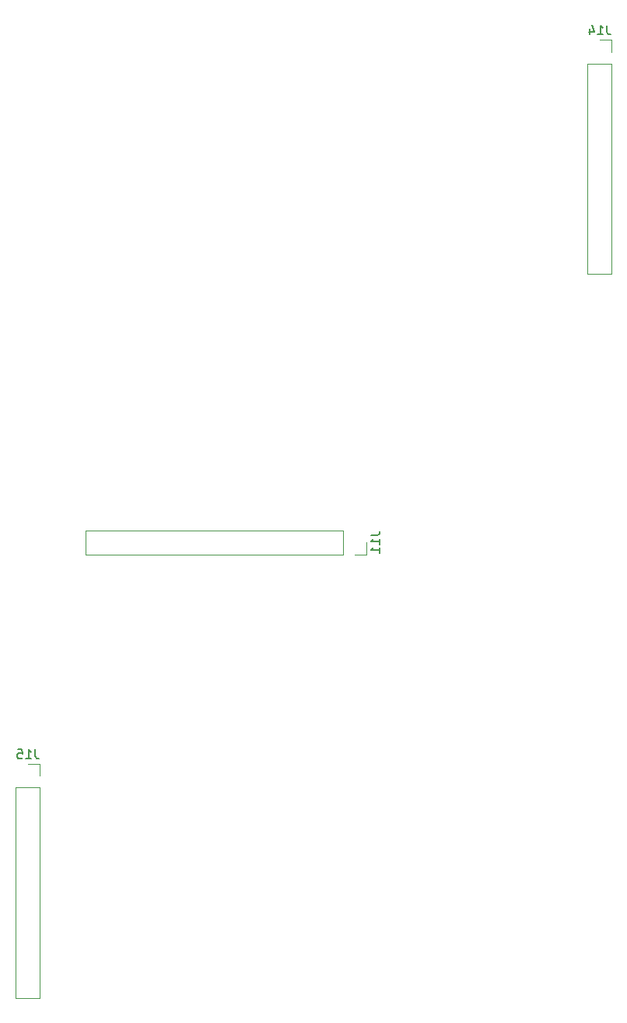
<source format=gbr>
G04 #@! TF.GenerationSoftware,KiCad,Pcbnew,(5.1.5)-3*
G04 #@! TF.CreationDate,2020-03-28T09:42:39+01:00*
G04 #@! TF.ProjectId,GridsNanoV3,47726964-734e-4616-9e6f-56332e6b6963,rev?*
G04 #@! TF.SameCoordinates,Original*
G04 #@! TF.FileFunction,Legend,Bot*
G04 #@! TF.FilePolarity,Positive*
%FSLAX46Y46*%
G04 Gerber Fmt 4.6, Leading zero omitted, Abs format (unit mm)*
G04 Created by KiCad (PCBNEW (5.1.5)-3) date 2020-03-28 09:42:39*
%MOMM*%
%LPD*%
G04 APERTURE LIST*
%ADD10C,0.120000*%
%ADD11C,0.150000*%
G04 APERTURE END LIST*
D10*
X236280000Y-76260000D02*
X236280000Y-74930000D01*
X234950000Y-76260000D02*
X236280000Y-76260000D01*
X233680000Y-76260000D02*
X233680000Y-73600000D01*
X233680000Y-73600000D02*
X205680000Y-73600000D01*
X233680000Y-76260000D02*
X205680000Y-76260000D01*
X205680000Y-76260000D02*
X205680000Y-73600000D01*
X262950000Y-20210000D02*
X261620000Y-20210000D01*
X262950000Y-21540000D02*
X262950000Y-20210000D01*
X262950000Y-22810000D02*
X260290000Y-22810000D01*
X260290000Y-22810000D02*
X260290000Y-45730000D01*
X262950000Y-22810000D02*
X262950000Y-45730000D01*
X262950000Y-45730000D02*
X260290000Y-45730000D01*
X200720000Y-99000000D02*
X199390000Y-99000000D01*
X200720000Y-100330000D02*
X200720000Y-99000000D01*
X200720000Y-101600000D02*
X198060000Y-101600000D01*
X198060000Y-101600000D02*
X198060000Y-124520000D01*
X200720000Y-101600000D02*
X200720000Y-124520000D01*
X200720000Y-124520000D02*
X198060000Y-124520000D01*
D11*
X236732380Y-74120476D02*
X237446666Y-74120476D01*
X237589523Y-74072857D01*
X237684761Y-73977619D01*
X237732380Y-73834761D01*
X237732380Y-73739523D01*
X237732380Y-75120476D02*
X237732380Y-74549047D01*
X237732380Y-74834761D02*
X236732380Y-74834761D01*
X236875238Y-74739523D01*
X236970476Y-74644285D01*
X237018095Y-74549047D01*
X237732380Y-76072857D02*
X237732380Y-75501428D01*
X237732380Y-75787142D02*
X236732380Y-75787142D01*
X236875238Y-75691904D01*
X236970476Y-75596666D01*
X237018095Y-75501428D01*
X262429523Y-18662380D02*
X262429523Y-19376666D01*
X262477142Y-19519523D01*
X262572380Y-19614761D01*
X262715238Y-19662380D01*
X262810476Y-19662380D01*
X261429523Y-19662380D02*
X262000952Y-19662380D01*
X261715238Y-19662380D02*
X261715238Y-18662380D01*
X261810476Y-18805238D01*
X261905714Y-18900476D01*
X262000952Y-18948095D01*
X260572380Y-18995714D02*
X260572380Y-19662380D01*
X260810476Y-18614761D02*
X261048571Y-19329047D01*
X260429523Y-19329047D01*
X200199523Y-97452380D02*
X200199523Y-98166666D01*
X200247142Y-98309523D01*
X200342380Y-98404761D01*
X200485238Y-98452380D01*
X200580476Y-98452380D01*
X199199523Y-98452380D02*
X199770952Y-98452380D01*
X199485238Y-98452380D02*
X199485238Y-97452380D01*
X199580476Y-97595238D01*
X199675714Y-97690476D01*
X199770952Y-97738095D01*
X198294761Y-97452380D02*
X198770952Y-97452380D01*
X198818571Y-97928571D01*
X198770952Y-97880952D01*
X198675714Y-97833333D01*
X198437619Y-97833333D01*
X198342380Y-97880952D01*
X198294761Y-97928571D01*
X198247142Y-98023809D01*
X198247142Y-98261904D01*
X198294761Y-98357142D01*
X198342380Y-98404761D01*
X198437619Y-98452380D01*
X198675714Y-98452380D01*
X198770952Y-98404761D01*
X198818571Y-98357142D01*
M02*

</source>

-------------------------

Work instruction => Begin at the first line of the listing and print each line exactly. Stop after the line containing "X237732380Y-74549047D01*", and omit all pictures.

Task answer =>
<source format=gbr>
G04 #@! TF.GenerationSoftware,KiCad,Pcbnew,(5.1.5)-3*
G04 #@! TF.CreationDate,2020-03-28T09:42:39+01:00*
G04 #@! TF.ProjectId,GridsNanoV3,47726964-734e-4616-9e6f-56332e6b6963,rev?*
G04 #@! TF.SameCoordinates,Original*
G04 #@! TF.FileFunction,Legend,Bot*
G04 #@! TF.FilePolarity,Positive*
%FSLAX46Y46*%
G04 Gerber Fmt 4.6, Leading zero omitted, Abs format (unit mm)*
G04 Created by KiCad (PCBNEW (5.1.5)-3) date 2020-03-28 09:42:39*
%MOMM*%
%LPD*%
G04 APERTURE LIST*
%ADD10C,0.120000*%
%ADD11C,0.150000*%
G04 APERTURE END LIST*
D10*
X236280000Y-76260000D02*
X236280000Y-74930000D01*
X234950000Y-76260000D02*
X236280000Y-76260000D01*
X233680000Y-76260000D02*
X233680000Y-73600000D01*
X233680000Y-73600000D02*
X205680000Y-73600000D01*
X233680000Y-76260000D02*
X205680000Y-76260000D01*
X205680000Y-76260000D02*
X205680000Y-73600000D01*
X262950000Y-20210000D02*
X261620000Y-20210000D01*
X262950000Y-21540000D02*
X262950000Y-20210000D01*
X262950000Y-22810000D02*
X260290000Y-22810000D01*
X260290000Y-22810000D02*
X260290000Y-45730000D01*
X262950000Y-22810000D02*
X262950000Y-45730000D01*
X262950000Y-45730000D02*
X260290000Y-45730000D01*
X200720000Y-99000000D02*
X199390000Y-99000000D01*
X200720000Y-100330000D02*
X200720000Y-99000000D01*
X200720000Y-101600000D02*
X198060000Y-101600000D01*
X198060000Y-101600000D02*
X198060000Y-124520000D01*
X200720000Y-101600000D02*
X200720000Y-124520000D01*
X200720000Y-124520000D02*
X198060000Y-124520000D01*
D11*
X236732380Y-74120476D02*
X237446666Y-74120476D01*
X237589523Y-74072857D01*
X237684761Y-73977619D01*
X237732380Y-73834761D01*
X237732380Y-73739523D01*
X237732380Y-75120476D02*
X237732380Y-74549047D01*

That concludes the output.